Tous les champis le sont de naissance, et c'est une folie que de compter sur
ces canailles-là. En voilà un qui vous fera chasser d'ici, qui vous donnera
mauvaise réputation, qui sera cause que mon fils battra sa femme quelque jour,
et qui, en fin de compte, quand il sera grand et fort, deviendra bandit sur les
chemins, et vous fera honte. Allons, allons, en route ! Conduisez-le-moi
jusqu'à Corlay par les prés. À huit heures, la diligence passe. Vous y monterez
avec lui, et sur le midi au plus tard vous serez à Châteauroux. Vous pouvez
revenir ce soir, voilà une pistole pour faire le voyage, et vous aurez encore
là-dessus de quoi goûter à la ville.
La Zabelle réveilla l'enfant, lui mit ses meilleurs habits, fit un paquet du reste
de ses hardes, et, le prenant par la main, elle partit avec lui au clair de
lune.
Mais à mesure qu'elle marchait et que le jour montait, le coeur lui manquait ;
elle ne pouvait aller vite, elle ne pouvait parler, et quand elle arriva au
bord de la route, elle s'assit sur la berge du fossé, plus morte que vive. La
diligence approchait. Il n'était que temps de se trouver là.

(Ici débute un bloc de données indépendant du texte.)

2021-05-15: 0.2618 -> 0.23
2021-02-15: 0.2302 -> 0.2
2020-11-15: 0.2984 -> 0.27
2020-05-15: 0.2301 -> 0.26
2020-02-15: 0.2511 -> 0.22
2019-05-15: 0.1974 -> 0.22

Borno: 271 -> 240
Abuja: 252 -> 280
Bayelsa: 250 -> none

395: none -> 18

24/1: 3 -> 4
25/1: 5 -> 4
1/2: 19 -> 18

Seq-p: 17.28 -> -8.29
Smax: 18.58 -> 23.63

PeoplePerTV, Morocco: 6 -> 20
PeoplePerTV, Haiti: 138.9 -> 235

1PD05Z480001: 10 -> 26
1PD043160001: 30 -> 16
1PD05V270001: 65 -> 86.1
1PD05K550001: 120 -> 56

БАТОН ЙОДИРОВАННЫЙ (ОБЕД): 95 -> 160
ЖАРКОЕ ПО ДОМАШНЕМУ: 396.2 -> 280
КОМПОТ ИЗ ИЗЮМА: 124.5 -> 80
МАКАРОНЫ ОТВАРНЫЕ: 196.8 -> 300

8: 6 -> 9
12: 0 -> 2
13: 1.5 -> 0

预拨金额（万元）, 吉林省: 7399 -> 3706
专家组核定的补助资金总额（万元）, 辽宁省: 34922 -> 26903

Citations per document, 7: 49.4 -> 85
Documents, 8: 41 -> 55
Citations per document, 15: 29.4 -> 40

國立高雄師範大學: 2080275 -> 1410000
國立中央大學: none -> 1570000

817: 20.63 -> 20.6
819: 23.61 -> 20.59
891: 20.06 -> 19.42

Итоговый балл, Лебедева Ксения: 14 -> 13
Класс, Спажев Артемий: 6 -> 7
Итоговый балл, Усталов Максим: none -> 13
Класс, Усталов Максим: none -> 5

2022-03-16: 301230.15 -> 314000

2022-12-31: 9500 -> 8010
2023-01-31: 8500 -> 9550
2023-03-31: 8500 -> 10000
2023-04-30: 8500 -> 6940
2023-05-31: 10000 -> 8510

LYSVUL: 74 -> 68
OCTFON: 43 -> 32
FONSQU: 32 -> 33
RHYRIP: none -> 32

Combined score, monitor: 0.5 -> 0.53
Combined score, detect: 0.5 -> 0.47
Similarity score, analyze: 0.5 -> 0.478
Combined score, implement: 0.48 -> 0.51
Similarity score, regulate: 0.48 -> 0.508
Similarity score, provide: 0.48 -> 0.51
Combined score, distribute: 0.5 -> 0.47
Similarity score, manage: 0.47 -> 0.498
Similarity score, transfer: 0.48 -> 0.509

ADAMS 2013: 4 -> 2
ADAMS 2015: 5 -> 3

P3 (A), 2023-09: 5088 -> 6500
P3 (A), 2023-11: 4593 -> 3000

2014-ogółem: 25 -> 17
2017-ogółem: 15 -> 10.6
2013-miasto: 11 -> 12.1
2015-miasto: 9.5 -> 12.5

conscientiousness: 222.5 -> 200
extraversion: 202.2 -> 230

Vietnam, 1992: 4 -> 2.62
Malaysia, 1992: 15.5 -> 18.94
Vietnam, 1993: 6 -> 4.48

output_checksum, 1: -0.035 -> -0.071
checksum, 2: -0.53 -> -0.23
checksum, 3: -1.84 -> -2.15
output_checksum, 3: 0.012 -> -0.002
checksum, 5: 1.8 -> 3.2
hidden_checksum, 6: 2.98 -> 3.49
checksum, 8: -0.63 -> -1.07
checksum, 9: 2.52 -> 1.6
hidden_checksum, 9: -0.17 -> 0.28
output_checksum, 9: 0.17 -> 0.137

Le champi n'avait coutume de se tourmenter, et jusque-là il avait suivi sa mère
sans se douter de rien. Mais quand il vit, pour la première fois de sa vie,
rouler vers lui une grosse voiture, il eut peur du bruit qu'elle faisait, et se
mit à tirer la Zabelle vers le pré d'où ils venaient de déboucher sur la route.
La Zabelle crut qu'il comprenait son sort, et lui dit :
-- Allons, mon pauvre François, il le faut !
Ce mot fit encore plus de peur à François. Il crut que la diligence était un
gros animal toujours courant qui allait l'avaler et le dévorer. Lui qui était
si hardi dans les dangers qu'il connaissait, il perdit la tête et s'enfuit dans
le pré en criant. La Zabelle courut après lui ; mais le voyant pâle comme un
enfant qui va mourir, le courage lui manqua tout à fait. Elle le suivit
jusqu'au bout du pré et laissa passer la diligence.